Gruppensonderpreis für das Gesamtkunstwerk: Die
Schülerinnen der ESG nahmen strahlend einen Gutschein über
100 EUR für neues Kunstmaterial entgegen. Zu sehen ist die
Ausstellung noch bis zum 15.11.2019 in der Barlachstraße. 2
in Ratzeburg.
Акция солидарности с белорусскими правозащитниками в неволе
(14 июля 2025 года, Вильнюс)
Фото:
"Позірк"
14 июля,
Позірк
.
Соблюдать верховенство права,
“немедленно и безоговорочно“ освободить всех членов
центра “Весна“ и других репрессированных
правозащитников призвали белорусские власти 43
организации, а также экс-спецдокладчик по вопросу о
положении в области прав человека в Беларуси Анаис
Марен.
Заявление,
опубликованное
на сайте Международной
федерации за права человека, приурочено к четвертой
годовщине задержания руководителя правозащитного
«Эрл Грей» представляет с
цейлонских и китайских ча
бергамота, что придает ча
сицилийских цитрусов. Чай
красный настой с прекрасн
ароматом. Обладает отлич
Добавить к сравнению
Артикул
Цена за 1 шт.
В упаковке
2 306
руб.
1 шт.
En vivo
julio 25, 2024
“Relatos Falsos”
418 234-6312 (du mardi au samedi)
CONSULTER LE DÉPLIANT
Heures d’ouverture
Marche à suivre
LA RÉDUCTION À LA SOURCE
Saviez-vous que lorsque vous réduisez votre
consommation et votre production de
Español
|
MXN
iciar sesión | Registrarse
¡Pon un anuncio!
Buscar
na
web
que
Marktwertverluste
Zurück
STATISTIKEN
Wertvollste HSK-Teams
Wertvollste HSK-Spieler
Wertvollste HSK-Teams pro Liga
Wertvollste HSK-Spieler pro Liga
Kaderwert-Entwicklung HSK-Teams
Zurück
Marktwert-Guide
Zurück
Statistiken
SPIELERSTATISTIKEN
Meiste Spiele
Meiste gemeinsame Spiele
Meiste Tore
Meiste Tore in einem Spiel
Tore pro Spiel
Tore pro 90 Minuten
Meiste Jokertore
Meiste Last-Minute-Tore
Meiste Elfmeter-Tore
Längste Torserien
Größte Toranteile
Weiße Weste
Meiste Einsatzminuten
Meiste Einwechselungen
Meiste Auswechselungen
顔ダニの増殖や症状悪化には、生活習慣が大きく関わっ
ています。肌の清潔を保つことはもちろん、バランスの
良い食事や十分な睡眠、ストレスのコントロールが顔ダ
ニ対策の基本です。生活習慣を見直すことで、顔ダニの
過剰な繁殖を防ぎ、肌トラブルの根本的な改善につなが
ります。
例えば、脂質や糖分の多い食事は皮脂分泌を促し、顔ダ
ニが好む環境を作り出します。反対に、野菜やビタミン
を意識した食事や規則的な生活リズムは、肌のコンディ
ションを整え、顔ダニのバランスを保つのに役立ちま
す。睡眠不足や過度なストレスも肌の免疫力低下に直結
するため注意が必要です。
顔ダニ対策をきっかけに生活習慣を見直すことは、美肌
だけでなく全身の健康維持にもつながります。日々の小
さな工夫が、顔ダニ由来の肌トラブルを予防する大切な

→ Assigned task
Lay out the lines as a Markdown table with the columns Row and Line, giving each row a number and omitting blank lines. Begin at the first line and stop after the line that contains "Marche à suivre", including both.

→ Solution to the exercise
| Row | Line |
|---|---|
| 1 | Gruppensonderpreis für das Gesamtkunstwerk: Die |
| 2 | Schülerinnen der ESG nahmen strahlend einen Gutschein über |
| 3 | 100 EUR für neues Kunstmaterial entgegen. Zu sehen ist die |
| 4 | Ausstellung noch bis zum 15.11.2019 in der Barlachstraße. 2 |
| 5 | in Ratzeburg. |
| 6 | Акция солидарности с белорусскими правозащитниками в неволе |
| 7 | (14 июля 2025 года, Вильнюс) |
| 8 | Фото: |
| 9 | "Позірк" |
| 10 | 14 июля, |
| 11 | Позірк |
| 12 | . |
| 13 | Соблюдать верховенство права, |
| 14 | “немедленно и безоговорочно“ освободить всех членов |
| 15 | центра “Весна“ и других репрессированных |
| 16 | правозащитников призвали белорусские власти 43 |
| 17 | организации, а также экс-спецдокладчик по вопросу о |
| 18 | положении в области прав человека в Беларуси Анаис |
| 19 | Марен. |
| 20 | Заявление, |
| 21 | опубликованное |
| 22 | на сайте Международной |
| 23 | федерации за права человека, приурочено к четвертой |
| 24 | годовщине задержания руководителя правозащитного |
| 25 | «Эрл Грей» представляет с |
| 26 | цейлонских и китайских ча |
| 27 | бергамота, что придает ча |
| 28 | сицилийских цитрусов. Чай |
| 29 | красный настой с прекрасн |
| 30 | ароматом. Обладает отлич |
| 31 | Добавить к сравнению |
| 32 | Артикул |
| 33 | Цена за 1 шт. |
| 34 | В упаковке |
| 35 | 2 306 |
| 36 | руб. |
| 37 | 1 шт. |
| 38 | En vivo |
| 39 | julio 25, 2024 |
| 40 | “Relatos Falsos” |
| 41 | 418 234-6312 (du mardi au samedi) |
| 42 | CONSULTER LE DÉPLIANT |
| 43 | Heures d’ouverture |
| 44 | Marche à suivre |